Voltage-dependent and -independent titration of specific residues accounts for complex gating of a ClC chloride channel by extracellular protons

摘要

The ClC transport protein family comprises both Cl⁻ ion channel and H⁺/Cl⁻ and H⁺/NO3⁻ exchanger members. Structural studies on a bacterial ClC transporter reveal a pore obstructed at its external opening by a glutamate side-chain which acts as a gate for Cl⁻ passage and in addition serves as a staging post for H⁺ exchange. This same conserved glutamate acts as a gate to regulate Cl⁻ flow in ClC channels. The activity of ClC-2, a genuine Cl⁻ channel, has a biphasic response to extracellular pH with activation by moderate acidification followed by abrupt channel closure at pH values lower than ∼7. We have now investigated the molecular basis of this complex gating behaviour.

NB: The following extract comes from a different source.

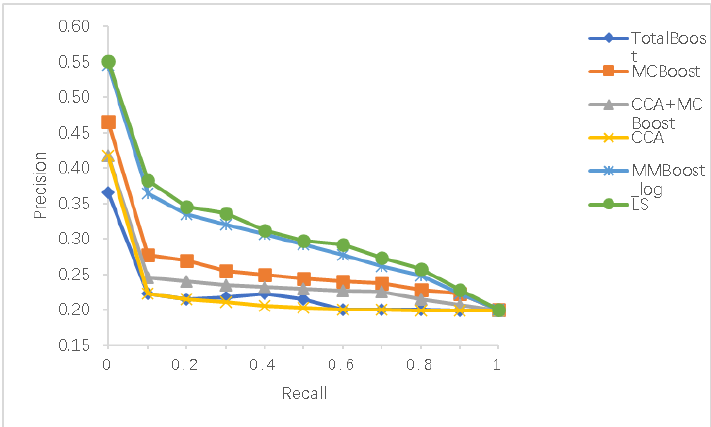
Figure 8. Precision–recall curves for text retrieval images.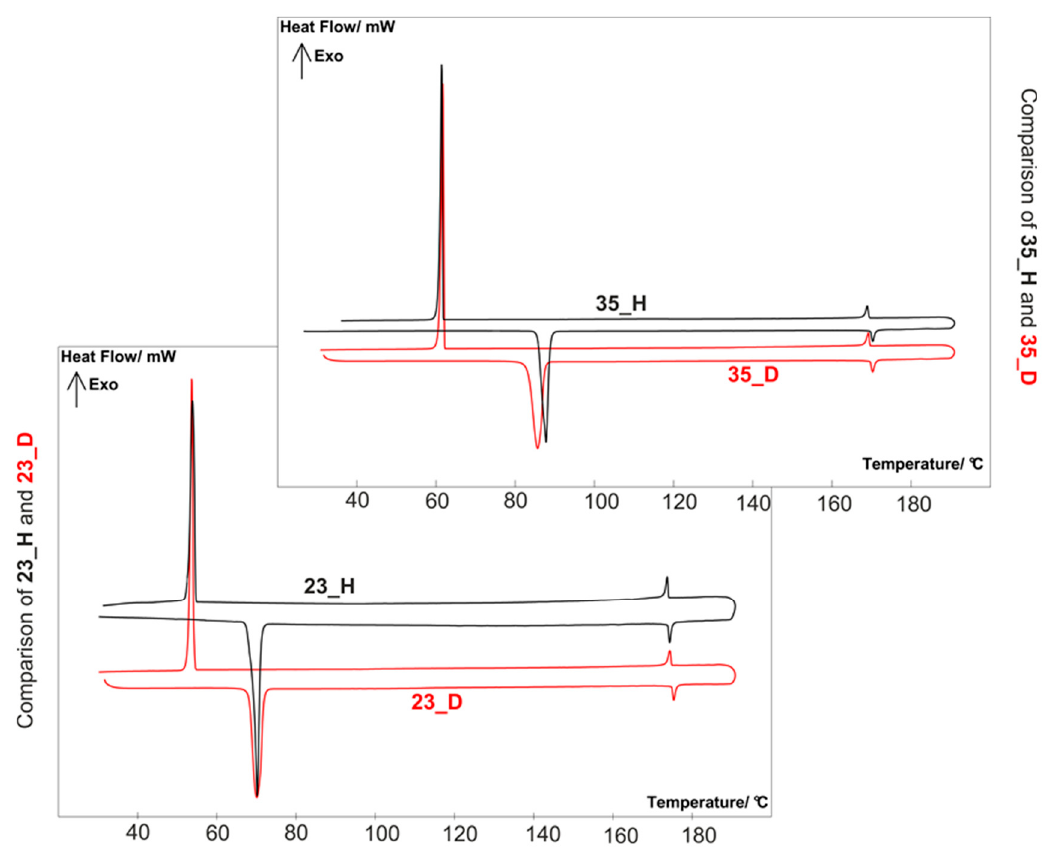
Figure 3. Comparison of DSC of selected hydrogen and deuterated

First, we identify a sensor that couples extracellular acidification to complete closure of the channel. This is extracellularly-facing histidine 532 at the N-terminus of transmembrane helix Q whose neutralisation leads to channel closure in a cooperative manner. We go on to show that acidification-dependent activation of ClC-2 is voltage dependent and probably mediated by protonation of pore gate glutamate 207. Intracellular Cl⁻ acts as a voltage-independent modulator, as though regulating the pKa of the protonatable residue. Our results suggest that voltage dependence of ClC-2 is given by hyperpolarisation-dependent penetration of protons from the extracellular side to neutralise the glutamate gate deep within the channel, which allows Cl⁻ efflux. This is reminiscent of a partial exchanger cycle, suggesting that the ClC-2 channel evolved from its transporter counterparts.